I'm utilizing a Apache + mod-wsgi + django setup on Windows with python 2.7. It seems that the only setup that is possible on Windows for mod-wsgi is having 1 process with many child worker threads. Because of this, it seems that some work may be subject to GIL. I've noticed that database requests don't appear to cause locks, but some python processing does cause locking/slowdown.
For example:
If I'm processing a large xml file using lxml via soaplib, it causes massive slowdowns. Reading the documentation, it seems the solution to this is to use WSGIApplicationGroup %{GLOBAL}
. Side note, does this even work in Windows?
If I'm doing a large list processing job via python natively that is CPU intensive, it also seems to slow other requests.
I'm wondering if there is a general class of work that will cause django/python to lock until it's finished. And if so, what are some best practices to avoid these issues?
Setting
WSGIApplicationGroup %{GLOBAL}
although advisable if using lxml, isn't going to solve performance issues. It protects against deadlocks and crashes due to lxml not being incompatible with sub interpreters. Thus completely different issue.As to performance, if you have many requests performing CPU intensive Python only code, then there will be some GIL contention, but that will only slow the throughput overall and not block concurrent requests which are also doing CPU intensive work. This is because the Python interpreter will cause control by a thread to be implicitly yielded every certain number of Python byte code instructions so that other threads can run.
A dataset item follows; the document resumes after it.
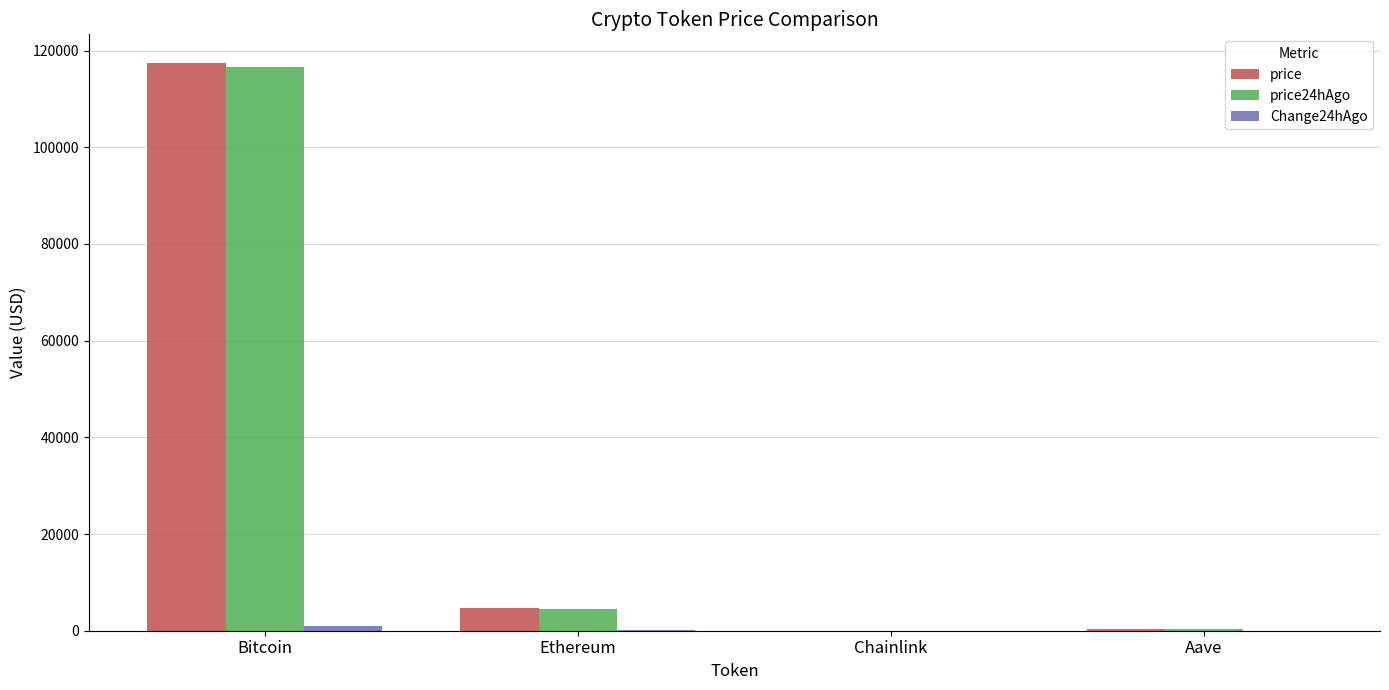

Between Bitcoin and Aave, which series saw the biggest shift?

price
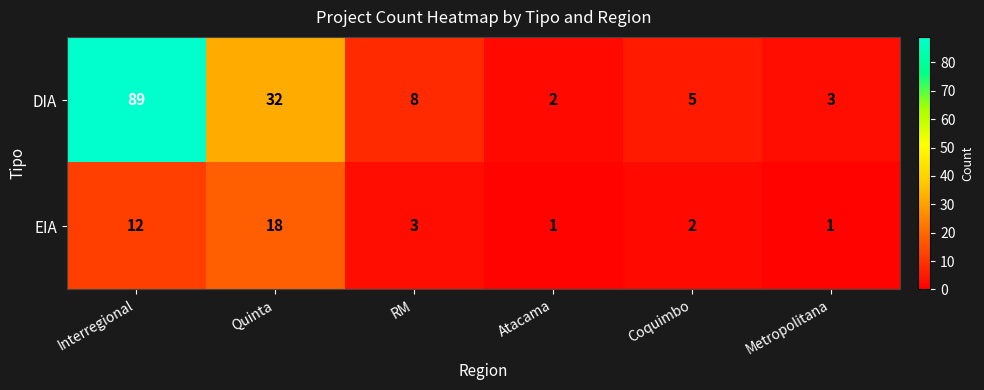

List the series in order of their peak value, highest first.

DIA, EIA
The bigger problem is where you are using a module which has a C extension component and it is doing CPU intensive long running tasks and what it is doing means it has to operate on Python data structures and so cannot release the GIL to allow other threads to run. In other words, C code which takes a long time and doesn't release the GIL locks out other threads.
If you are seeing this sort of problem, because Windows doesn't allow multi process Apache, you would have to use some sort of backend task queuing system which can farm out the actual work to separate processes somehow. On UNIX systems you would use Celery, or Redis Queue for that. What your options on Windows are I have no idea.